Are additional laboratory studies available; even some that are not widely available?

How can Short Bowel syndrome be prevented?

What is the evidence?

Duro, D, Kamin, D, Duggan, C. “Overview of Pediatric Short Bowel Syndrome”. J Pediatric Gastroenterol Nutri. vol. 47. 2008. pp. S33-S36.

Raphael, B, Nurko, S, Jian, H, Hart, K, Kamin, D, Jaksic, T, Duggan, C. “Cisapride Improves Enteral Tolerance in Pediatric Short Bowel Syndrome with Dysmotility”. J Pediatr Gastroenterol Nurt. vol. 52. 2011 May. pp. 590-4.

Cserni, T, Takayasu, H, Muzsnay, Z, Varga, G, Murphy, F, Folaranmi, SE, Rakoczy, G. “New idea of intestinal lengthening and tailoring”. Pediatr Surg Int. 2011 April 17.

Vanderhoof, JA, Walker, WA, Watkins, JB, Duggan, C. “Short Bowel Syndrome, Including Adaptation”. 2003.

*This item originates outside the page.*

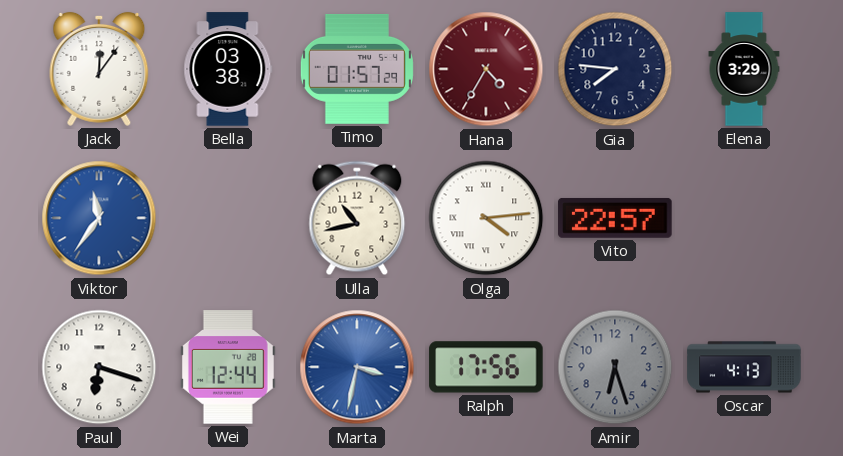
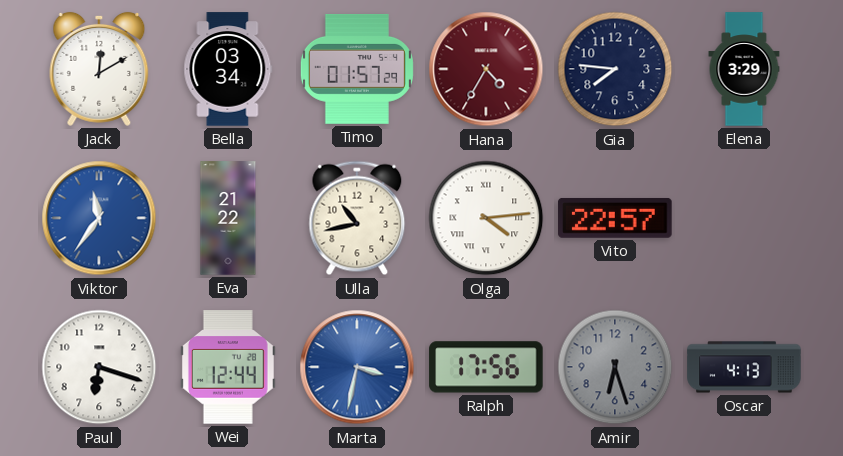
Jack: 12:06 -> 12:10
Bella: 03:38 -> 03:34
Eva: none -> 21:22
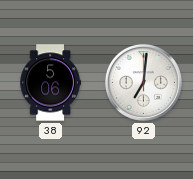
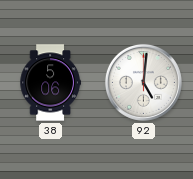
92: 7:01 -> 5:01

Modi, B. “Improved Survival in a Multidisciplinary Short Bowel Syndrome Program”. Journal of Pediatric Surgery. 2008. pp. 20-24.

Ongoing controversies regarding etiology, diagnosis, treatment

Studies regarding the use of Cisapride have been recently done to improve intestinal motility. The dose used is 0.1 – 0.2 mg/kg/dose three to four times per day. Unfortunately, the study quoted showed 20% of the cohort group had QT prolongation (Raphael B, et al. Cisapride Improves Enteral Tolerance in Pediatric Short Bowel Syndrome with Dysmotility. J Pediatr Gastroenterol Nurt. 2011).

Bianchi and STEP procedures have been performed to increase the intestinal length. The Bianchi is a challenging operation and only increases the diameter by half and double the length. The STEP is easier, but it actually changes the orientation of the muscle fibers. A new procedure called the SILT, of Spiral Intestinal Lengthening and Tailoring is being researched. This operation was performed only with a simulator and showed a lengthening of 60% and an increase in diameter by 33% (Cserni T, et al. New idea of intestinal lengthening and tailoring. Pediatr Surg Int. 2011 April 17).

There have been studies in regards to lipid limitation in parenteral nutrition with omega 3 fatty acids and Omegaven. These products have been studies to prevent TPN induced cholestasis and seem promising.